BEGIN Text under study

In April 2010, the journal Philosophical Transactions of the Royal Society B was dedicated to honour Brian's contribution to the field of population genetics.
Awards and honours
Charlesworth was elected a Fellow of the Royal Society (FRS) in 1991, and won its Darwin Medal in 2000. He won the 2006 Frink Medal, of the Zoological Society of London and in 2010 was awarded the Darwin-Wallace Medal of the Linnean Society. His nomination for the Royal Society reads:
Distinguished for his theoretical and experimental studies of population genetics and evolutionary biology. He extended the theory of selection in age-structured populations which provides the genetical foundation for the study of the evolution of life-history patterns and ageing, and demonstrated experimentally genetic variation in such traits. He made major contributions to the theory of the related topics of selection for the rate of genetic recombination, the evolution of complexes of tightly linked genes and the evolution of separate sexes and outbreeding, and showed experimentally that recombination rates could be changed by selection. He has developed a theory for the population dynamics of transposable genetic elements which provide standard models for the analysis and interpretation of data on transposable element frequencies.
In 2015, the Genetics Society of America awarded Charlesworth its Thomas Hunt Morgan Medal. This award is give to recognize "lifetime achievement in the field of genetics. It recognizes the full body of work of an exceptional geneticist," according to the Thomas Hunt Morgan Medal webpage.

END Text under study

▶ _Task description_: Copy word for word the part of the text on Charlesworth's honors from "In April 2010, the" to "of population genetics.".

BEGIN Data extracts

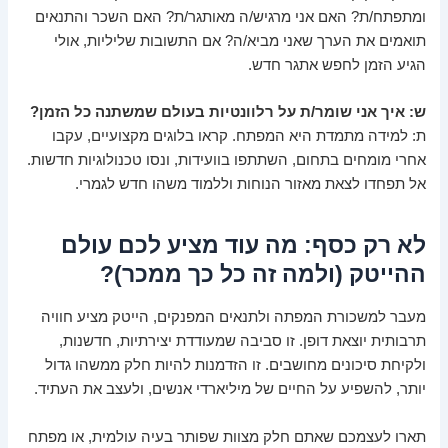
ומתפתח/ת? האם אני מרגיש/ה מאותגר/ת? האם השכר והתנאים
תואמים את הערך שאני מביא/ה? אם התשובות שליליות, אולי
הגיע הזמן לחפש אתגר חדש.
ש: איך אני שומר/ת על רלוונטיות בעולם שמשתנה כל הזמן?
ת: למידה מתמדת היא המפתח. קראו בלוגים מקצועיים, עקבו
אחרי מומחים בתחום, השתתפו בוועידות, ונסו טכנולוגיות חדשות.
אל תפחדו לצאת מאזור הנוחות וללמוד משהו חדש לגמרי.
לא רק כסף: מה עוד מציע לכם עולם
ההייטק (ולמה זה כל כך ממכר)?
מעבר למשכורת המפתה ולתנאים המפנקים, הייטק מציע חוויה
תרבותית יוצאת דופן. זו סביבה שמעודדת יצירתיות, חדשנות,
ולקיחת סיכונים מחושבים. זו הזדמנות להיות חלק ממשהו גדול
יותר, להשפיע על החיים של מיליארדי אנשים, ולעצב את העתיד.
תארו לעצמכם שאתם חלק מצוות שפותר בעיה עולמית, או מפתח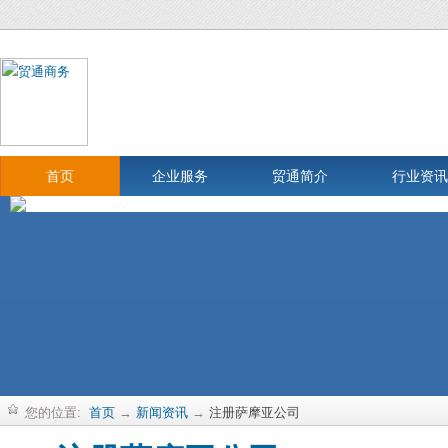
首页
企业服务
贸通简介
行业资讯
您的位置:
首页
→
新闻资讯
→
注册萨摩亚公司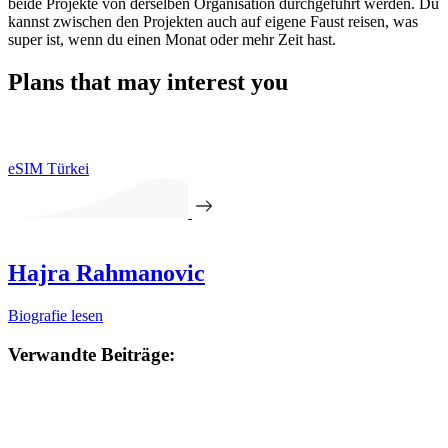
beide Projekte von derselben Organisation durchgeführt werden. Du
kannst zwischen den Projekten auch auf eigene Faust reisen, was
super ist, wenn du einen Monat oder mehr Zeit hast.
Plans that may interest you
eSIM Türkei
Hajra Rahmanovic
Biografie lesen
Verwandte Beiträge:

END Data extracts

▶ _Your solution_:
In April 2010, the journal Philosophical Transactions of the Royal Society B was dedicated to honour Brian's contribution to the field of population genetics.